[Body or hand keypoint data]
- - -
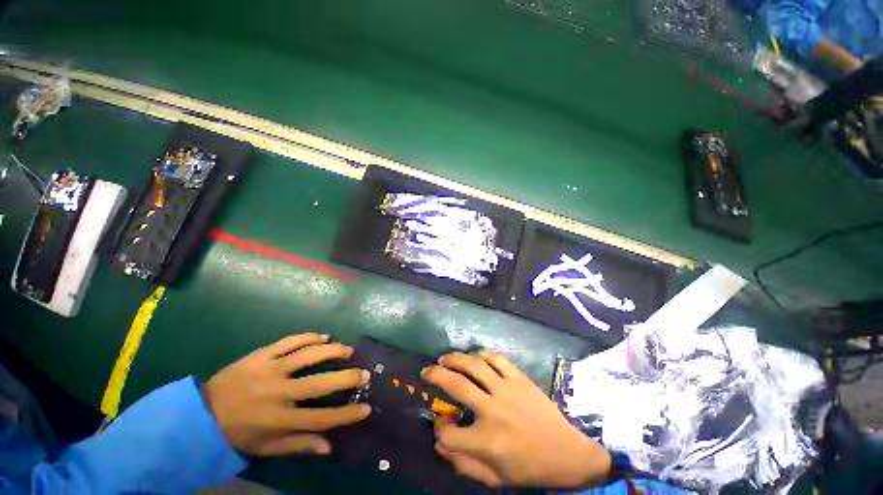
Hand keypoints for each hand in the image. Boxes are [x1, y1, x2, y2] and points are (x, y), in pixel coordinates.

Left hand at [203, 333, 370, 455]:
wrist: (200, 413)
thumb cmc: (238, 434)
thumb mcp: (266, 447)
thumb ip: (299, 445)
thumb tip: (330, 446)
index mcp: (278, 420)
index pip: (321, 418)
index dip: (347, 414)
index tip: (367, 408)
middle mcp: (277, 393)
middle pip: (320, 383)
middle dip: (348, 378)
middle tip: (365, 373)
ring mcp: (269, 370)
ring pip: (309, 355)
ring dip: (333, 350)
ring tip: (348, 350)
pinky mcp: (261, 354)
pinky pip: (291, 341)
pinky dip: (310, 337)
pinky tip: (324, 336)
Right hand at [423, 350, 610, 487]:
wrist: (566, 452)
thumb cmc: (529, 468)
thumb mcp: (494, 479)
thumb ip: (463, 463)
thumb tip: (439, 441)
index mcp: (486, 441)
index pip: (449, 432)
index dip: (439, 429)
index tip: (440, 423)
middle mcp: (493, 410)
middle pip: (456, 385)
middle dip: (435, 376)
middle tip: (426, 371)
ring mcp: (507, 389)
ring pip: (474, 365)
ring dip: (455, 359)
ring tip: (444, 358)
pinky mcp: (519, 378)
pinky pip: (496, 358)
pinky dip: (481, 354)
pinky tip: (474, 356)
- - -
### What is needed
When you transcribe the entries above, keep every word exact and leave out the pictures.

### The completed task
Hand keypoints for each hand in the image. Boxes are [x1, y1, x2, y2] and points are (x, y), in pixel coordinates.

Left hand at [203, 333, 370, 455]:
wrist: (200, 413)
thumb cmc: (238, 434)
thumb mcp: (266, 447)
thumb ip: (299, 445)
thumb tip: (330, 446)
index mcp: (278, 420)
index pip: (321, 418)
index dip: (347, 414)
index tip: (367, 408)
middle mcp: (277, 393)
middle pip: (320, 383)
middle dip: (348, 378)
middle tip: (365, 373)
ring mcp: (269, 370)
ring pip: (309, 355)
ring dip: (333, 350)
ring tip: (348, 350)
pinky mcp: (261, 354)
pinky pip: (291, 341)
pinky dip: (310, 337)
pinky tip: (324, 336)
Right hand at [423, 350, 610, 487]:
wrist: (566, 452)
thumb cmc: (529, 468)
thumb mcp: (494, 479)
thumb ip: (463, 463)
thumb tip: (439, 441)
index mcp: (486, 441)
index pip: (449, 432)
index dip: (439, 429)
index tip: (440, 423)
middle mcp: (493, 410)
middle pip: (456, 385)
middle dip: (435, 376)
middle tip: (426, 371)
ring mcp: (507, 389)
ring pip: (474, 365)
ring dip: (455, 359)
ring tip: (444, 358)
pinky mcp: (519, 378)
pinky pip: (496, 358)
pinky dip: (481, 354)
pinky tip: (474, 356)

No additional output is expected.